Film Forum: Family-Friendly Fare from Fancied Fathers of Filth
Readers respond to challenging Disney, and critics respond to Spy Kids 2: The Island of Lost Dreams, XXX, Blood Work, Happy Times, The Good Girl, Read My Lips, and more on Full Frontal
Jeffrey Overstreet | posted 8/01/2002 12:00AM

5 of 5

Tom Snyder (Movieguide) allows it a few praises: "There are some funny scenes and some touching scenes and some scenes that provide a few insights into human behavior. There's even a reconciliation scene between the writer and his wife. Still, it's mostly just another vague humanist exercise that offers vague humanist answers to contemporary life. Hence, it is just as forgettable and just as pointless as too many of the mainstream movies that studios and filmmakers have been producing these days."

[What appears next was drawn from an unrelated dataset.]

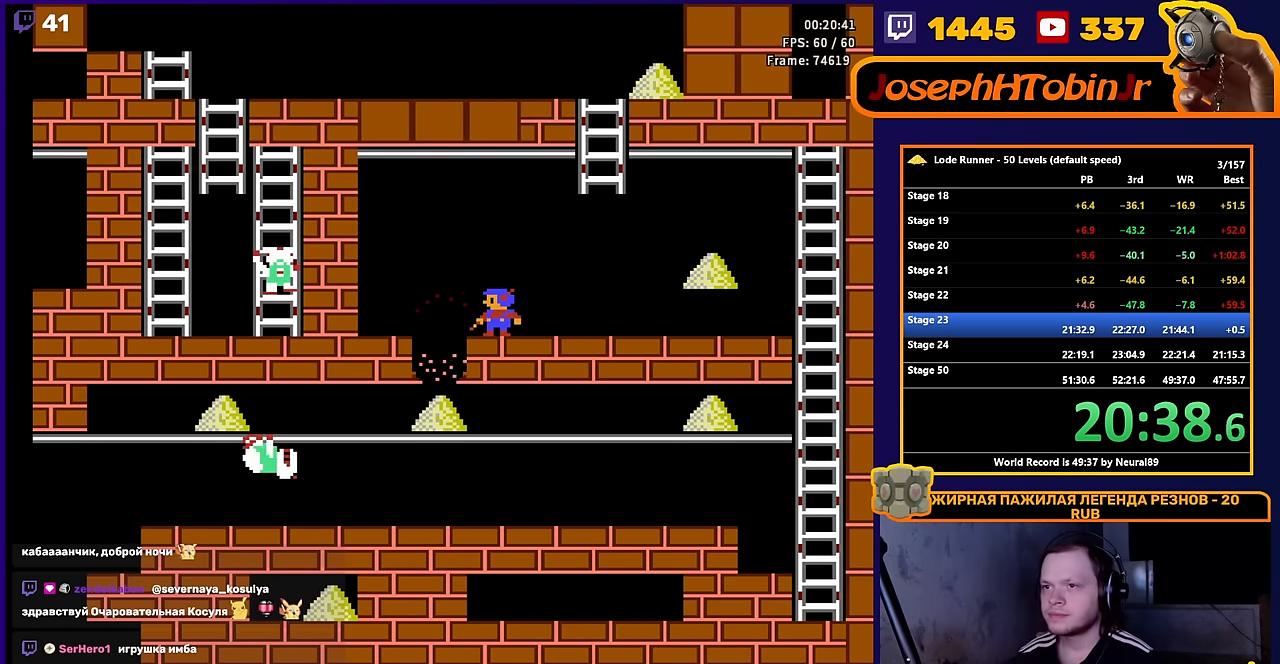
{"buttons": ["DPAD_RIGHT"], "events": [[367, "DPAD_LEFT", "up"], [467, "DPAD_RIGHT", "down"]]}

Mainstream critics continued to debate the film's merits. Greg Potter (Vancouver Courier) turns in a clever criticism: "To steal a line from Apocalypse Now, director Steven Soderbergh is out there operating without any decent restraint, totally beyond the pale of acceptable human conduct, and very obviously he has gone insane. There's no other way to explain this mishmashed garble of rambling vignettes, shaggy-dog tales and self-obsessed Gucci-shoe gazing that seemingly takes longer to watch than it did to make (18 days). Though it might be convenient to argue that the serpentine story-within-a-story structure is what makes Full Frontal so challenging, the simple fact is that there is no story to begin with; thus, the film is not so much challenging as chafing."